The emergence of ultra-dense 5G networks and a large number of connected devices will bring with them significant increases in energy consumption, operating costs, and CO2 emissions. At the same time, the deployment of distributed photovoltaic (DPV) in megacities plays an important role in promoting the integration of “building-photovoltaic”, adjusting the city's clean energy supply system, and building a green, and low-carbon smart city. The development of a new “DPV-5G Base Station-Energy Storage (DPV-5G BS-ES)” coupled DC microgrid system and its pre-deployment investment costs are fundamental factors to be considered when the problem of large-scale DPV and BS deployment in cities has to be addressed. There are almost no published papers on this issue in the literature, which only consider the problem of maximizing the deployment of 5G BS service coverage or only perform optimization analyses for the performance of microgrid systems without considering the economic optimality and low-carbon green issues in the construction of urban utilities. In order to solve the problem of 5G BS deployment and economic optimization of topology in the “DPV-5G BS-ES” coupled DC microgrid system, a novel deployment strategy is proposed in this paper.

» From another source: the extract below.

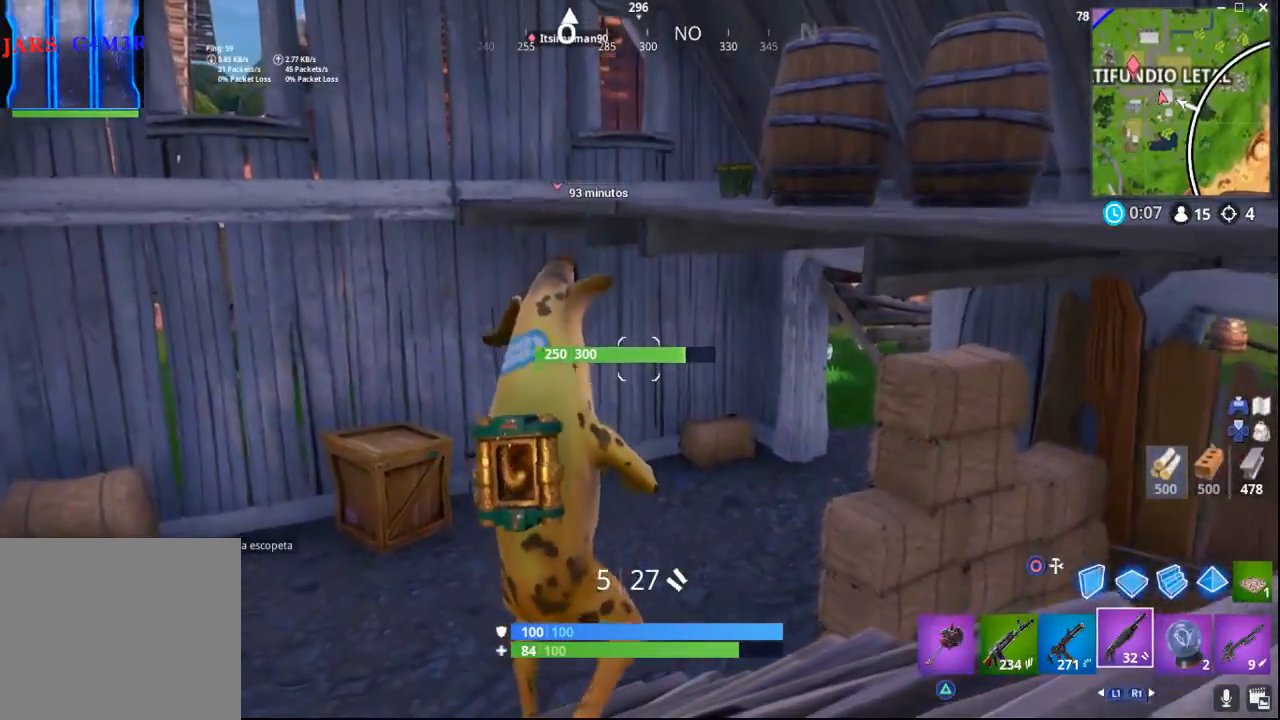
{"buttons": [], "left_stick": "up", "right_stick": "center", "events": []}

The strategy is divided into: (a) The Geographic Information System (GIS) for extracting and analyzing 3D data from all buildings in the area. (b) A GIS-based formulation of a mixed integer quadratic constrained planning model (BSSCP) under discrete fixed radius coverage constraints is used to delineate building clusters within the area and determine the optimal deployment location of 5G BS under each sub-cluster. (c) An Improved Self-Organizing Mapping (ISOM) model combines GIS and microgrid performance parameters to address the economically optimal connection of grid lines for DPV in 3D space. (d) Simulation experiments were conducted for the power output and profitability of eight different PV panels and tracking systems to calculate the economically optimal type of DPV generation hardware. The experimental results show that the BSSCP model proposed in this study reduced the 5G BS deployment cost input by up to 35.8974 % compared to that of the control experimental model. Meanwhile, the ISOM model obtained an average reduction of 52.3741 % in the cost of connecting cables for the optimized 25 DPV planning and DC microgrid topology.